How do you write the introduction to the last pictures that you have of your mom looking like your mom?
I found myself starting to write about how much my mom had wanted to take a family portrait, and how guilty I felt for waiting so long to do anything about it. I waited so long, in fact, that she didn't even have interest in looking at the pictures when my dad tried to show them to her. She got so much worse so soon after the pictures were taken, that I'm not even sure she realized we had them.

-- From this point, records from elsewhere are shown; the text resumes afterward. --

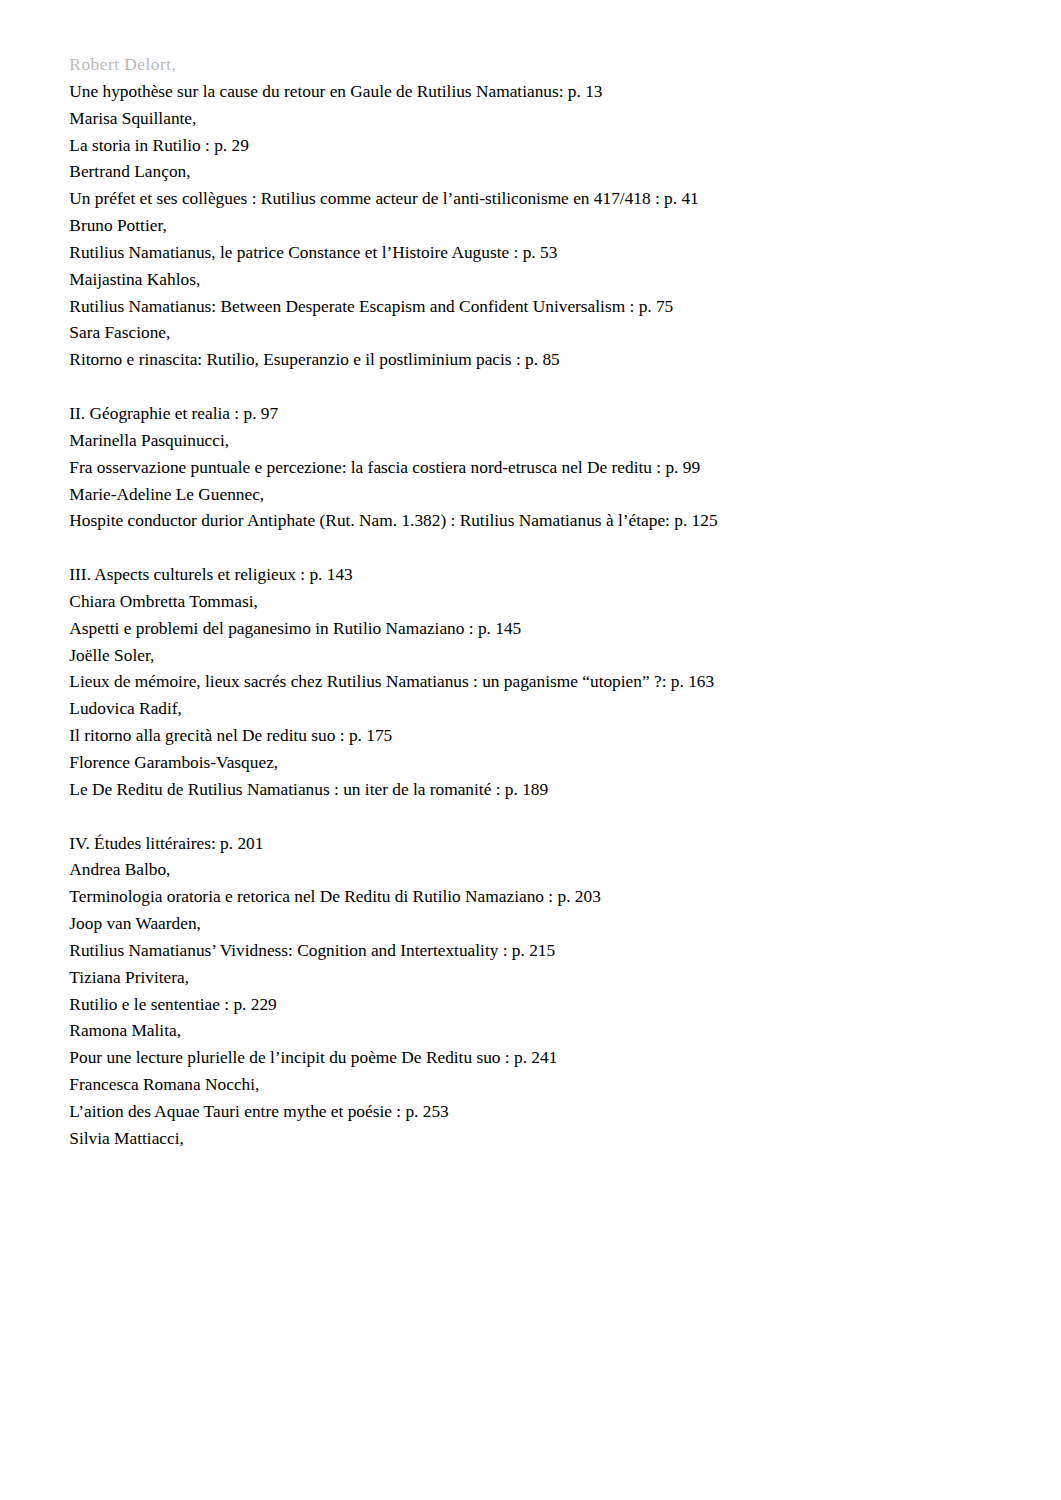Robert Delort,
Une hypothèse sur la cause du retour en Gaule de Rutilius Namatianus: p. 13
Marisa Squillante,
La storia in Rutilio : p. 29
Bertrand Lançon,
Un préfet et ses collègues : Rutilius comme acteur de l’anti-stiliconisme en 417/418 : p. 41
Bruno Pottier,
Rutilius Namatianus, le patrice Constance et l’Histoire Auguste : p. 53
Maijastina Kahlos,
Rutilius Namatianus: Between Desperate Escapism and Confident Universalism : p. 75
Sara Fascione,
Ritorno e rinascita: Rutilio, Esuperanzio e il postliminium pacis : p. 85
II. Géographie et realia : p. 97
Marinella Pasquinucci,
Fra osservazione puntuale e percezione: la fascia costiera nord-etrusca nel De reditu : p. 99
Marie-Adeline Le Guennec,
Hospite conductor durior Antiphate (Rut. Nam. 1.382) : Rutilius Namatianus à l’étape: p. 125
III. Aspects culturels et religieux : p. 143
Chiara Ombretta Tommasi,
Aspetti e problemi del paganesimo in Rutilio Namaziano : p. 145
Joëlle Soler,
Lieux de mémoire, lieux sacrés chez Rutilius Namatianus : un paganisme “utopien” ?: p. 163
Ludovica Radif,
Il ritorno alla grecità nel De reditu suo : p. 175
Florence Garambois-Vasquez,
Le De Reditu de Rutilius Namatianus : un iter de la romanité : p. 189
IV. Études littéraires: p. 201
Andrea Balbo,
Terminologia oratoria e retorica nel De Reditu di Rutilio Namaziano : p. 203
Joop van Waarden,
Rutilius Namatianus’ Vividness: Cognition and Intertextuality : p. 215
Tiziana Privitera,
Rutilio e le sententiae : p. 229
Ramona Malita,
Pour une lecture plurielle de l’incipit du poème De Reditu suo : p. 241
Francesca Romana Nocchi,
L’aition des Aquae Tauri entre mythe et poésie : p. 253
Silvia Mattiacci,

I feel guilty that by the time we took pictures it was because I did finally realize how immanent the prognosis of her disease was. Like, the fog finally lifted and I thought, "Well, we need to do this now or it might not happen." Oh, how guilty I feel for thinking that! Sometimes I think there are so many things I would do differently if I could go back six years to the beginning of the diagnosis.
Maybe, in the grieving process, I'm on the "upward turn." Instead of dwelling for days about my guilt and letting it affect my daily life, I am choosing to let go of it. Knowing that I can't control the past, only what I do from now on.
I am thankful my God is a sovereign God.
Amen. I think God's sovereignty is one of my favorite attributes of His. I love and miss ya!